1. ITV Report

Grandmother died after heart valve inserted upside down

Sheila Hynes died after a heart valve was put in upside down. Credit: PA

A grandmother died after a heart valve was put in upside down during routine surgery, causing massive internal bleeding.

The operation caused irreversible damage to Sheila Hynes' heart and she never came round from surgery.

A second operation to try and get her heart working failed and the 71-year-old died in intensive care a week later.

Newcastle Upon Tyne Hospitals NHS Foundation Trust, which runs the Freeman Hospital where the operation was carried out, has admitted that the error caused Ms Hynes' death.

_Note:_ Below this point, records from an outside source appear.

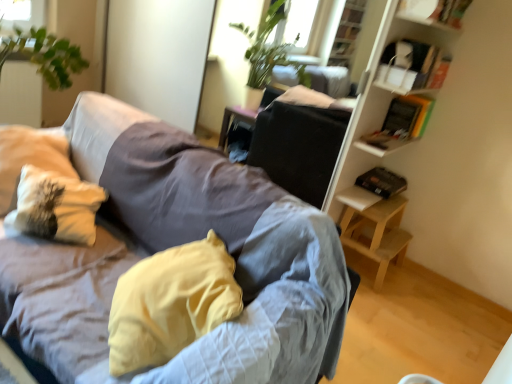
Question: Considering the relative positions of yellow fabric pillow at center, which is counted as the first pillow, starting from the right, and wooden bookshelf at right in the image provided, is yellow fabric pillow at center, which is counted as the first pillow, starting from the right, to the left of wooden bookshelf at right from the viewer's perspective?

Choices:
 (A) yes
 (B) no

Answer: (A)

Question: Is wooden bookshelf at right a part of yellow fabric pillow at center, which is counted as the first pillow, starting from the right?

Choices:
 (A) no
 (B) yes

Answer: (A)

Question: From the image's perspective, would you say yellow fabric pillow at center, the 2th pillow when ordered from left to right, is positioned over wooden bookshelf at right?

Choices:
 (A) yes
 (B) no

Answer: (B)

Question: Can you confirm if yellow fabric pillow at center, the 2th pillow when ordered from left to right, is positioned to the right of wooden bookshelf at right?

Choices:
 (A) no
 (B) yes

Answer: (A)

Question: Can you confirm if yellow fabric pillow at center, which is counted as the first pillow, starting from the right, is thinner than wooden bookshelf at right?

Choices:
 (A) no
 (B) yes

Answer: (A)

Question: Is yellow fabric pillow at center, which is counted as the first pillow, starting from the right, behind wooden bookshelf at right?

Choices:
 (A) yes
 (B) no

Answer: (B)

Question: Is yellow fabric pillow at center, the 2th pillow when ordered from left to right, completely or partially outside of white textured pillow at left, which is the 1th pillow in left-to-right order?

Choices:
 (A) yes
 (B) no

Answer: (A)

Question: From the image's perspective, would you say yellow fabric pillow at center, the 2th pillow when ordered from left to right, is positioned over white textured pillow at left, which is the 1th pillow in left-to-right order?

Choices:
 (A) no
 (B) yes

Answer: (A)

Question: Is yellow fabric pillow at center, the 2th pillow when ordered from left to right, to the right of white textured pillow at left, marked as the second pillow in a right-to-left arrangement, from the viewer's perspective?

Choices:
 (A) yes
 (B) no

Answer: (A)

Question: Is yellow fabric pillow at center, which is counted as the first pillow, starting from the right, further to camera compared to white textured pillow at left, marked as the second pillow in a right-to-left arrangement?

Choices:
 (A) yes
 (B) no

Answer: (B)

Question: Is yellow fabric pillow at center, which is counted as the first pillow, starting from the right, closer to camera compared to white textured pillow at left, which is the 1th pillow in left-to-right order?

Choices:
 (A) no
 (B) yes

Answer: (B)

Question: Are yellow fabric pillow at center, the 2th pillow when ordered from left to right, and white textured pillow at left, marked as the second pillow in a right-to-left arrangement, beside each other?

Choices:
 (A) no
 (B) yes

Answer: (A)

Question: Does white textured pillow at left, which is the 1th pillow in left-to-right order, lie behind white cardboard box at upper right, which is counted as the second shelf, starting from the top?

Choices:
 (A) no
 (B) yes

Answer: (A)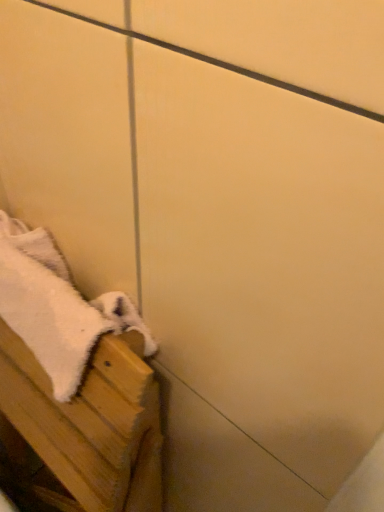
The image size is (384, 512). What do you see at coordinates (56, 307) in the screenshot? I see `white fluffy towel at lower left` at bounding box center [56, 307].

Where is `white fluffy towel at lower left`? Image resolution: width=384 pixels, height=512 pixels. white fluffy towel at lower left is located at coordinates (56, 307).

What is the approximate height of white fluffy towel at lower left?

5.61 inches.

Where is `white fluffy towel at lower left`? Image resolution: width=384 pixels, height=512 pixels. white fluffy towel at lower left is located at coordinates (91, 423).

Describe the element at coordinates (91, 423) in the screenshot. The width and height of the screenshot is (384, 512). I see `white fluffy towel at lower left` at that location.

Where is `white fluffy towel at lower left`? This screenshot has height=512, width=384. white fluffy towel at lower left is located at coordinates (56, 307).

Visually, is white fluffy towel at lower left positioned to the left or to the right of white fluffy towel at lower left?

white fluffy towel at lower left is positioned on white fluffy towel at lower left's right side.

Which is in front, white fluffy towel at lower left or white fluffy towel at lower left?

white fluffy towel at lower left is in front.

Which is in front, point (6, 323) or point (56, 443)?

The point (56, 443) is more forward.

From the image's perspective, is white fluffy towel at lower left on white fluffy towel at lower left?

Yes, from the image's perspective, white fluffy towel at lower left is over white fluffy towel at lower left.

From a real-world perspective, which object rests below the other?

In real-world perspective, white fluffy towel at lower left is lower.

Which of these two, white fluffy towel at lower left or white fluffy towel at lower left, is wider?

white fluffy towel at lower left.

From the picture: Which of these two, white fluffy towel at lower left or white fluffy towel at lower left, stands shorter?

white fluffy towel at lower left.

Which of these two, white fluffy towel at lower left or white fluffy towel at lower left, is smaller?

white fluffy towel at lower left.

Is white fluffy towel at lower left inside or outside of white fluffy towel at lower left?

white fluffy towel at lower left fits inside white fluffy towel at lower left.

Can you see white fluffy towel at lower left touching white fluffy towel at lower left?

Yes, the surface of white fluffy towel at lower left is in contact with white fluffy towel at lower left.

Could you tell me if white fluffy towel at lower left is turned towards white fluffy towel at lower left?

Yes, white fluffy towel at lower left faces towards white fluffy towel at lower left.

How far apart are white fluffy towel at lower left and white fluffy towel at lower left?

Consultant surgeon Asif Raza Shah who led the operation still works at the trust.

Jan Hopper, Elaine Wheeler, and Julie Jenkins, the daughters and granddaughter of Ms Hynes. Credit: PA

The great-grandmother's daughter, Jan Hopper, from Haltwhistle, Northumberland, said the family have been left distraught.

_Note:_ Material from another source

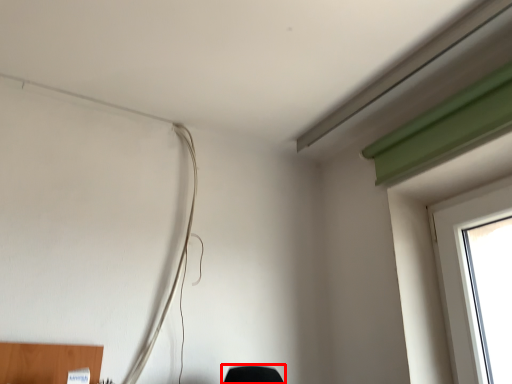
Question: From the image's perspective, where is furniture (annotated by the red box) located in relation to wire in the image?

Choices:
 (A) below
 (B) above

Answer: (A)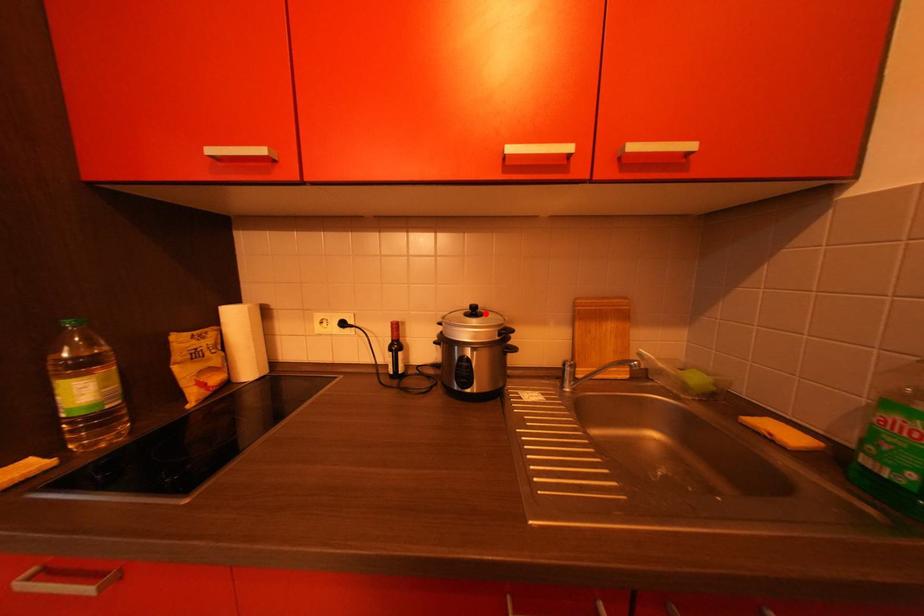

"My life has been destroyed by what happened to my mother," the 55-year-old explained.

"She was a very active woman and loved nothing more than going on holiday.

"The week before her operation we had been in Tenerife as her sister Carol had just been diagnosed with pancreatic cancer.

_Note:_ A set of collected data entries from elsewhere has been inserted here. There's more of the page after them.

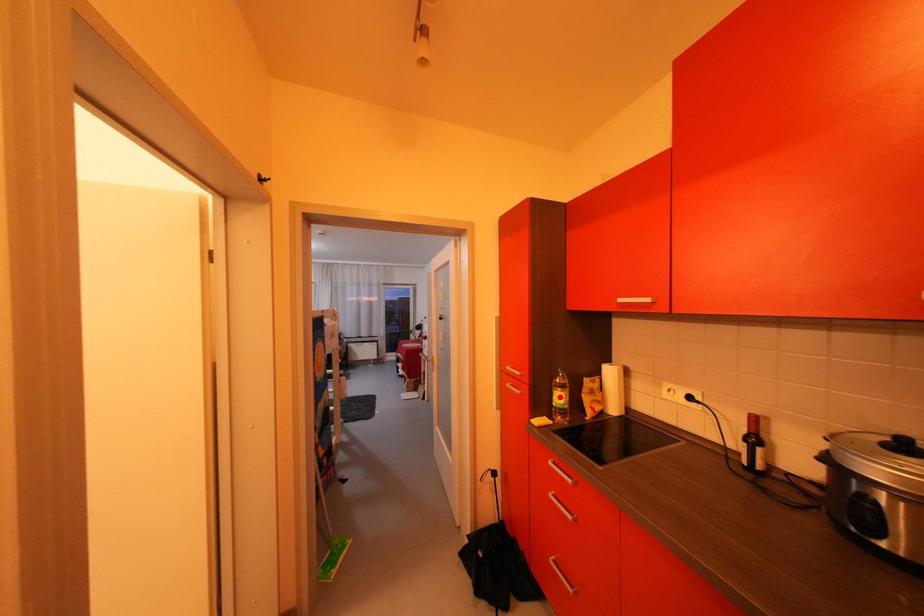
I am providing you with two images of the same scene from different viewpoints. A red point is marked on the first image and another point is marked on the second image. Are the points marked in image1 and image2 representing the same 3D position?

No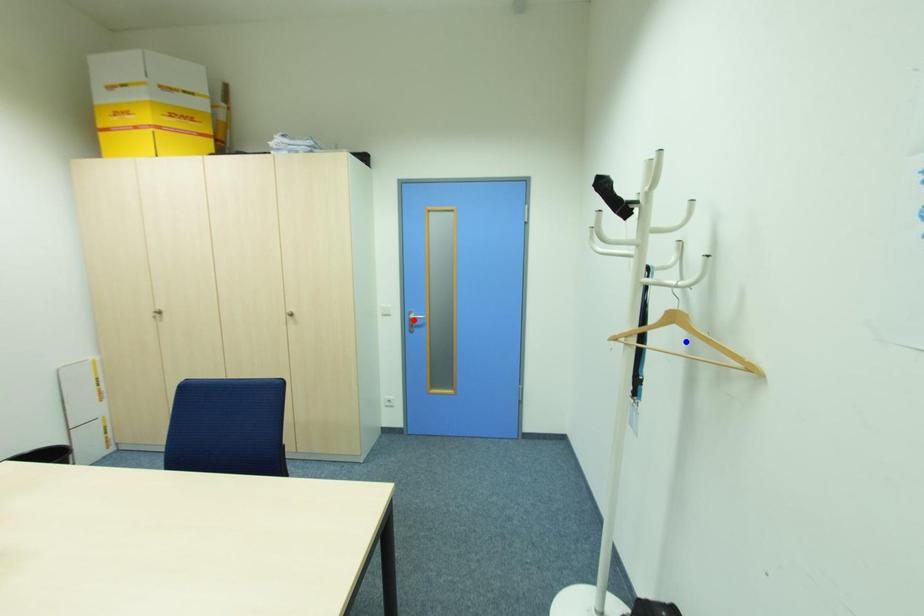
Question: In the image, two points are highlighted. Which point is nearer to the camera? Reply with the corresponding letter.

Choices:
 (A) blue point
 (B) red point

Answer: (A)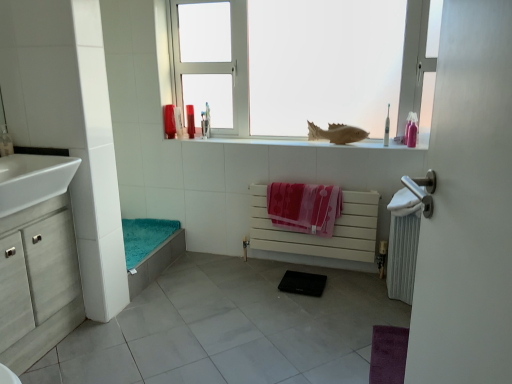
Locate an element on the screen. The image size is (512, 384). free location to the right of matte plastic soap dispenser at upper left, the sixth toiletry viewed from the back is located at coordinates (36, 153).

"It was a bittersweet time and mum had wanted to get her own operation over with so she could care for her sister.

"My mother was the picture of health that week and I can remember saying to her, 'mum, you look absolutely stunning'.

"Nothing was more important to my mum than family and she loved spending time with all of us.

"She was the heart of our family."

The 71-year-old never came round from the operation. Credit: PA

Ms Hynes had undergone the surgery to try and improve her breathing, which was being hampered by inadequate blood flow.

Following the complications during surgery Ms Hynes said the family felt "completely ignored and left in the dark."

She continued: "It took three days before we found out there had been an injury to her heart - that was dropped into conversation by one of the doctors.

"We asked what on earth that was all about, they'd never mentioned it before. He said it had been punctured.

"Then a doctor mentioned to my son about a valve being put in the wrong way. We were immediately suspicious as nobody had said this before...

"We were told that putting the heart valve on the wrong way had caused her heart to balloon up and expand, and then when it contracted the wall of her heart was pierced on an instrument.

"We still haven't come to terms with what happened. It's been traumatic."

Newcastle Upon Tyne Hospitals NHS Foundation Trust has admitted error caused Ms Hynes' death. Credit: PA

The hospital trust has admitted full breach of duty, and that the error which caused Ms Hynes' death was the insertion of the heart valve the wrong way.

A trust statement said: "Our thoughts are with Mrs Hynes' family at this difficult time and we would like again to offer our sincere condolences to them.

"Our staff always try to provide the best possible care to all of our patients. So we take the death of any of our patients very seriously.

"Sadly, when providing complex treatment there may be rare occasions when something unexpected happens, and in those circumstances we always carry out an in-depth investigation and we have done so in this case."

Ms Hynes was described as 'the picture of health'. Credit: PA

Ms Hynes' family have launched legal action, and Nicola Evans, from Hudgell Solicitors who are representing them, said she believes Ms Hynes' right to life was breached under the Human Rights Act.

She said: "This is an absolutely shocking case.

"A family has been robbed of a much-loved mother, grandmother and great-grandmother simply because a surgeon has not taken the care to ensure he has fitted a heart valve the right way up.

"The heart valve was placed in an inverted manner, preventing the blood from being able to flow out of the heart as it should, there was therefore distension and tearing of the left ventricle.

"This error was not actually identified by the surgeon himself at the time and was only discovered after another surgeon came in to assist and discovered it.

"Such was the scale of this error, we applied for the Inquest into Mrs Hynes' death to have further scope to investigate the circumstances under the Human Rights Act, which has been agreed by the coroner."

An inquest into the April 2015 death has been scheduled for later in 2017.